Sir Tim Berners-Lee inducted to IEEE Computer Society Artificial Intelligence ‘Hall of Fame’

Sir Tim Berners-Lee, Professor of Computer Science in ECS-Electronics and Computer Science at the University of Southampton, has been named as one of 10 trailblazers in artificial intelligence research and inducted into the inaugural IEEE Intelligent Systems Hall of Fame. In addition to Sir Tim, inventor of the World Wide Web, the list includes world-leading AI pioneers Noam Chomsky, Douglas Engelbart, and Marvin Minsky

The IEEE Intelligent Systems editorial and advisory boards launched the annual Hall of Fame contest to express appreciation and respect for the pioneers who have made significant contributions to the field of AI and intelligent systems and to honour them for their notable impact and influence on the field and society.

“When we began our search for candidates, it quickly became clear that there was an immense number of amazing, talented individuals conducting relevant and innovative research in the AI and intelligent systems field across the globe. The task of selecting from such an accomplished list was an extremely difficult process,” said IEEE Intelligent Systems Editor in Chief Fei-Yue Wang.

Launched more than 25 years ago, IEEE Intelligent Systems was one of the first technical magazines that emerged to cover the then-new field of AI, which explores the design and development of intelligent machines.
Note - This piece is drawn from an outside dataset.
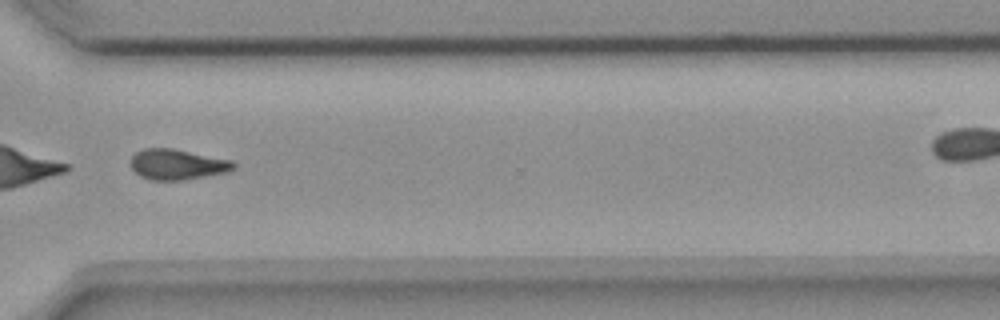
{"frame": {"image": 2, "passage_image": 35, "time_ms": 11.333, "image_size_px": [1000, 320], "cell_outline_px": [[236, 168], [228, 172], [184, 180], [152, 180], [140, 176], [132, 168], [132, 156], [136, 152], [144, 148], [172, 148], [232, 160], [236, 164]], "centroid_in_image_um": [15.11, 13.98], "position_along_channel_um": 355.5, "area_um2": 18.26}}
Today, AI techniques are used for data mining, medical diagnosis, and logistics; however, chess-playing computers, autonomous vehicles, and computer game-show contestants such as IBM’s Watson are more successful at captivating the popular imagination.

“It is always exciting to see that there are people with such passion in a field, and we hope that our Hall of Fame will be a way to recognize and promote creative work and progress in AI and intelligent systems,” Wang said.

Professor Sir Tim Berners-Lee accepted a Chair in Computer Science at Southampton in 2005. He is also a Founder Director of the Web Science Trust, which is based at the University of Southampton.
The inaugural members of the Hall of Fame are:

·        Tim Berners-Lee, the 3Com Founders Professor of Engineering and head of the Decentralized Information Group at the Massachusetts Institute of Technology;  a professor at the University of Southampton; director of the World Wide Web Consortium; and a founding director of the Web Science Trust;

·        Noam Chomsky, linguist, philosopher, cognitive scientist, and MIT professor noted for his theory of generative grammar that revolutionized the scientific study of language;
·        Douglas Engelbart, head of a Stanford Research Institute group that developed the first computer mouse, hypertext, networked computers, and precursors to GUIs;

·        Edward Albert Feigenbaum, a Stanford University professor emeritus of computer science and cofounder of applied AI startup firms IntelliCorp, Teknowledge, and Design Power;

·        John McCarthy, a Stanford and MIT professor who proposed Lisp, time-sharing computer systems, and program correctness proofs; credited with coining the term “AI”;

·        Marvin Minsky, professor at MIT who developed the Society of Mind theory with Seymour Papert and many other advances in cognitive theory;

·        Nils J. Nilsson, professor of engineering emeritus at Stanford, who while at SRI International developed statistical and neural-network approaches to pattern recognition;

·        Judea Pearl, a professor of computer science and statistics at University of California Los Angeles and director of its Cognitive Systems Laboratory;  best known for introducing the probabilistic approach to AI and developing Bayesian networks as  inference tools;

·        Raj Reddy, the Mozah Bint Nasser University Professor of Computer Science and Robotics in the School of Computer Science at Carnegie Mellon University; and

·        Lotfi Zadeh, a University of California, Berkeley computer science professor known for his work on soft computing, fuzzy logic, and neural-net theory.